Uno de esos
momentos del año en los que tradición, fe y cultura se entrelazan de forma casi
inseparable, es la Semana de Pasión.
Indudablemente,
el significado religioso de esta semana nos lleva a una manifestación de
devoción sincera, que en muchos casos representa un reflejo de la sociedad. Un
espacio donde convive la fe de una parte de la ciudadanía con el turismo, la
identidad local y, en ocasiones, la simple curiosidad.
Para nosotros,
los cofrades, esta semana debería ser un tiempo de recogimiento, de silencio
interior y de reflexión. Un tiempo donde la Semana de Pasión se configure como
el momento propicio para revivir el amor de Cristo que entrega su vida y
celebrar la esperanza de la resurrección. Porque el Misterio Pascual, de la
pasión, muerte y resurrección del Hijo de Dios, no se queda solo en el dolor,
sino que culmina en la victoria de la vida sobre la muerte.
En un mundo
acelerado, estos rituales parecen ofrecer una pausa necesaria, casi
terapéutica. Sin embargo, no todos viven estos días desde la fe. Hay quienes
los perciben como una expresión cultural de alto valor artístico o una herencia
histórica que forma parte del patrimonio colectivo, independientemente de las
creencias personales.
También es
cierto que la Semana Santa ha evolucionado con el paso de los años. Hoy
conviven el fervor religioso, con el impacto económico que genera el turismo,
la difusión en redes sociales y el interés mediático. Esta transformación
plantea, numerosas preguntas. ¿Se mantiene intacto el sentido original o se ha
convertido este tiempo en un espectáculo de calle? ¿Es posible que ambas
dimensiones puedan coexistir sin desvirtuarse?
Quizá la
respuesta esté en la mirada de cada persona. Para algunos la contemplación de
un desfile procesional de carácter penitencial despierta una emoción profunda,
mientras que para otros es simplemente una tradición más dentro del calendario.
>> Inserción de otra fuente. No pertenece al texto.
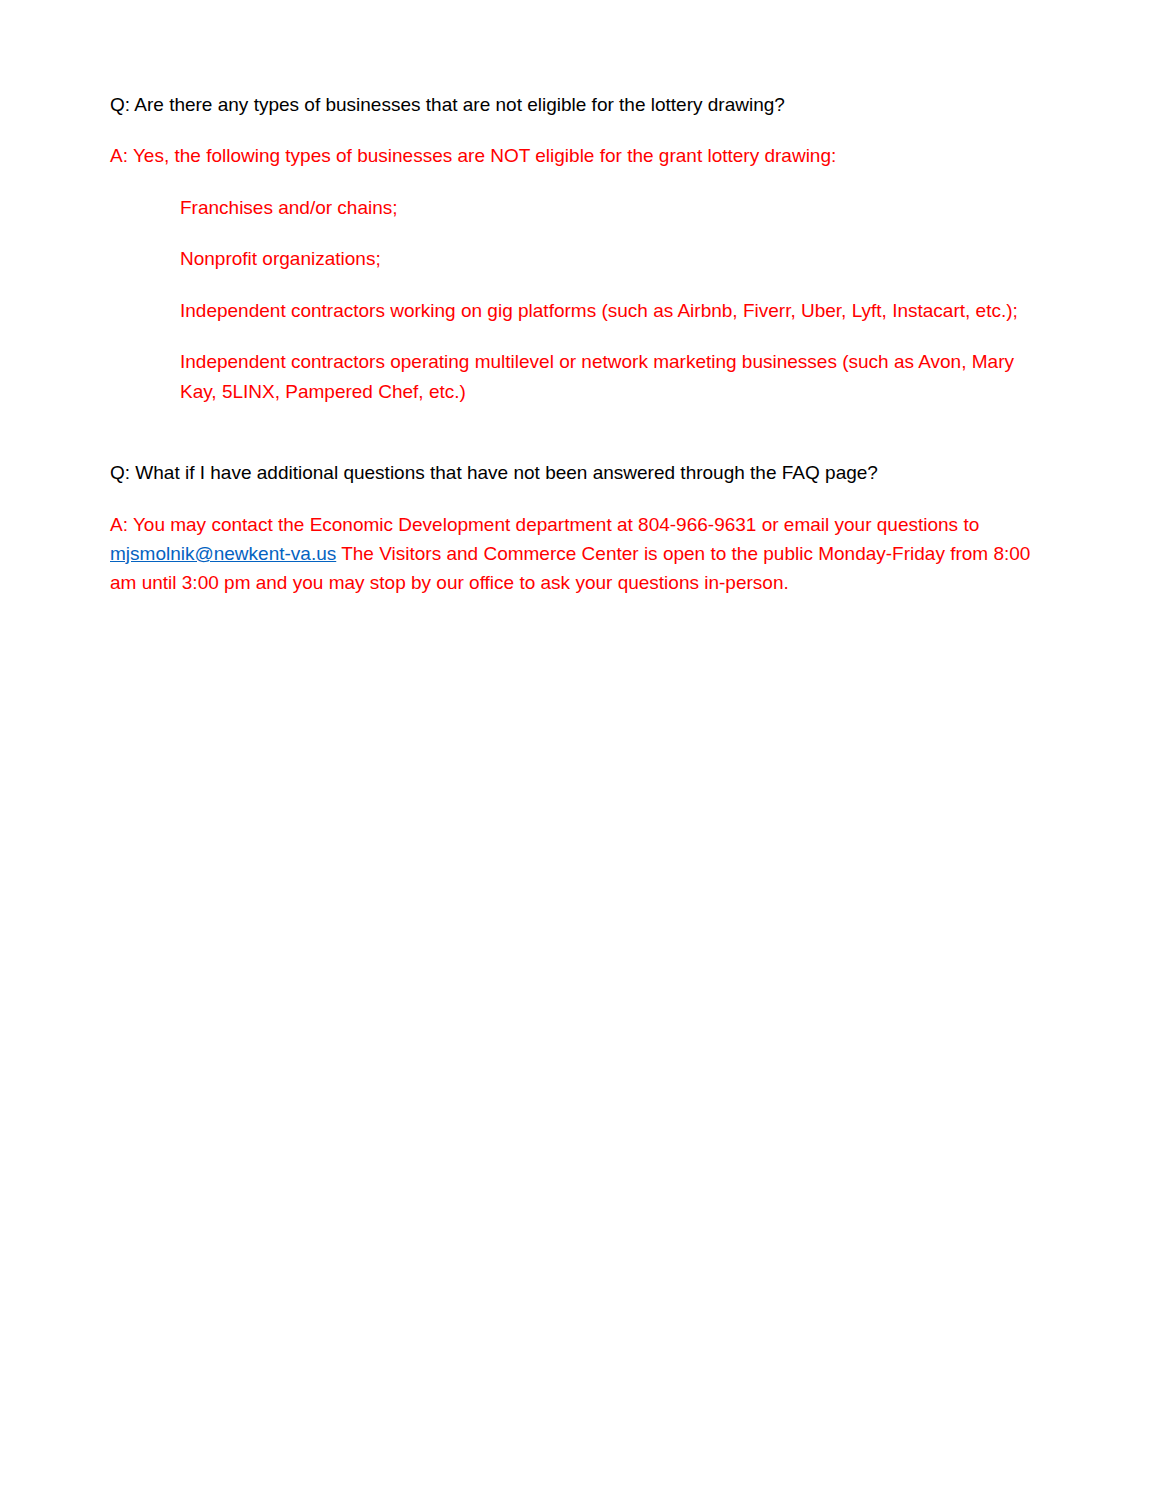Q: Are there any types of businesses that are not eligible for the lottery drawing?
A: Yes, the following types of businesses are NOT eligible for the grant lottery drawing:
Franchises and/or chains;
Nonprofit organizations;
Independent contractors working on gig platforms (such as Airbnb, Fiverr, Uber, Lyft, Instacart, etc.);
Independent contractors operating multilevel or network marketing businesses (such as Avon, Mary Kay, 5LINX, Pampered Chef, etc.)
Q: What if I have additional questions that have not been answered through the FAQ page?
A: You may contact the Economic Development department at 804-966-9631 or email your questions to mjsmolnik@newkent-va.us The Visitors and Commerce Center is open to the public Monday-Friday from 8:00 am until 3:00 pm and you may stop by our office to ask your questions in-person.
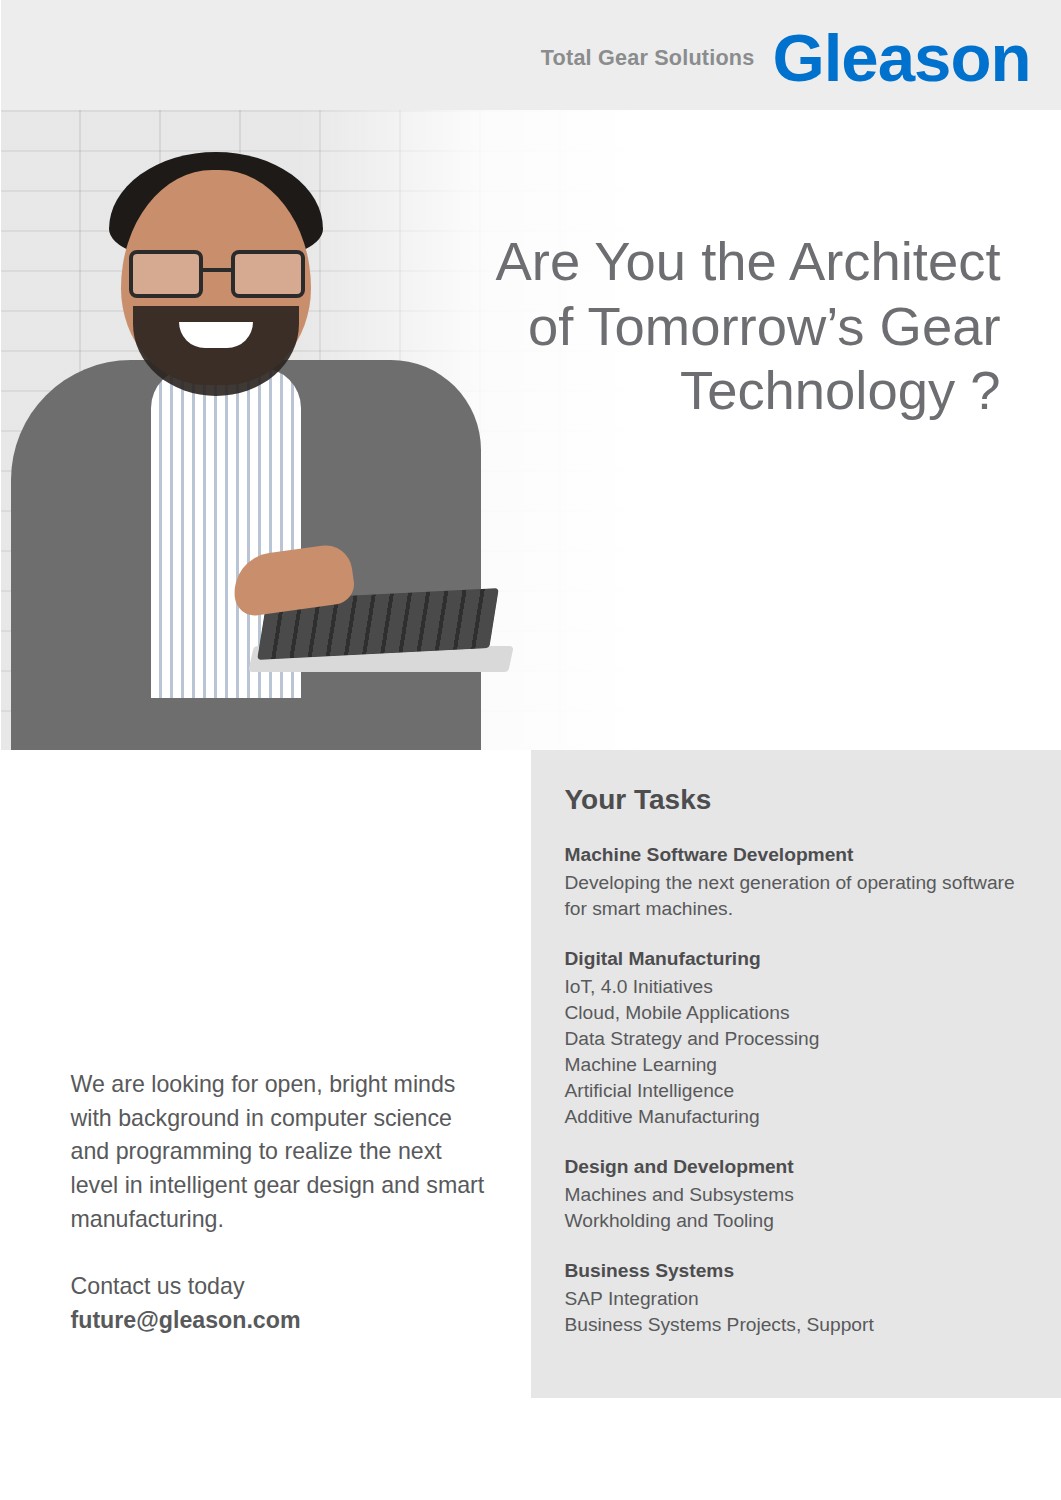Total Gear Solutions Gleason
Are You the Architect
of Tomorrow’s Gear
Technology ?
We are looking for open, bright minds with background in computer science and programming to realize the next level in intelligent gear design and smart manufacturing.
Contact us today
future@gleason.com
Your Tasks
Machine Software Development
Developing the next generation of operating software for smart machines.
Digital Manufacturing
IoT, 4.0 Initiatives
Cloud, Mobile Applications
Data Strategy and Processing
Machine Learning
Artificial Intelligence
Additive Manufacturing
Design and Development
Machines and Subsystems
Workholding and Tooling
Business Systems
SAP Integration
Business Systems Projects, Support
Ambas posturas tienen hoy cabida dentro de una sociedad plural.
En definitiva,
la Semana de Pasión sigue siendo hoy un fenómeno complejo y vivo. No es solo
religión, ni solo cultura, ni solo turismo, es una suma de significados que
cambian con el paso de los años.
Tal vez su
mayor difusión resida precisamente en eso, en su capacidad de seguir generando
reflexión, identidad y debate año tras año.